• _ABOUT THIS EXERCISE_:
Would you set down the lines running from the one that holds "blue hat [774,327,856,396]" to the final line of the listing, both included, exactly and with no others?

---------- INPUT DATA

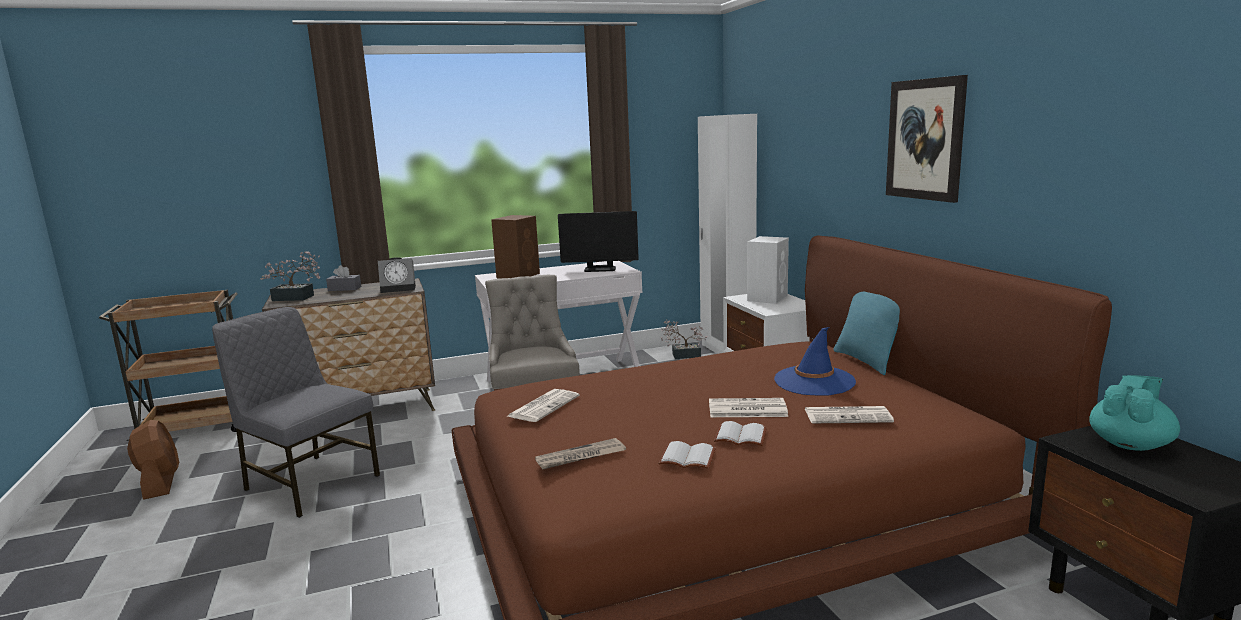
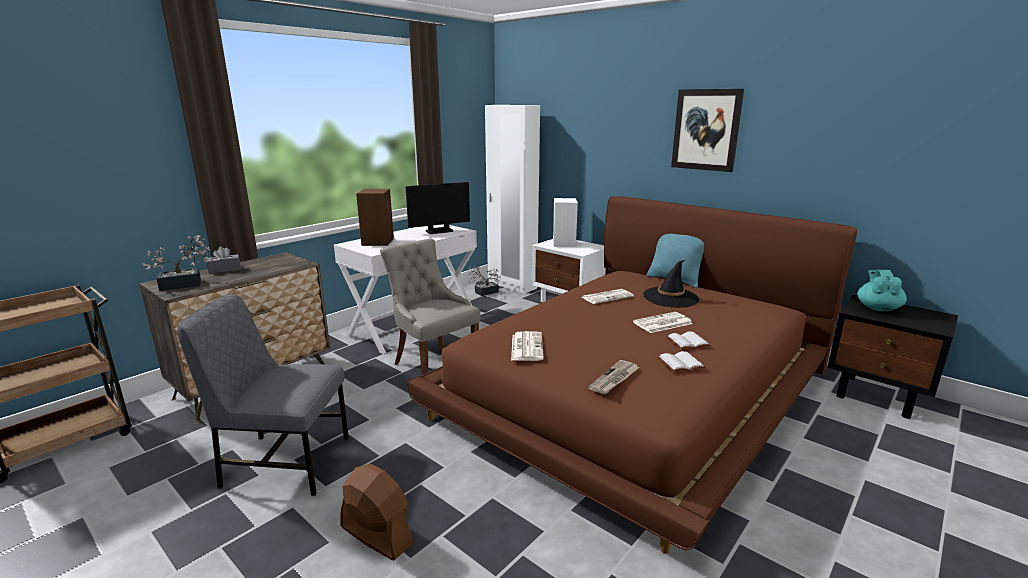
camera: 30 degrees left, 5 degrees up
brown fan [127,420,179,500] -> brown fan moved to [340,464,414,560]
alarm clock [378,257,416,293] -> none
blue hat [774,327,856,396] -> black hat [643,260,699,308]
newspaper [805,406,894,423] -> newspaper moved to [582,289,634,304]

--------------------

• _ANSWER BELOW_:
blue hat [774,327,856,396] -> black hat [643,260,699,308]
newspaper [805,406,894,423] -> newspaper moved to [582,289,634,304]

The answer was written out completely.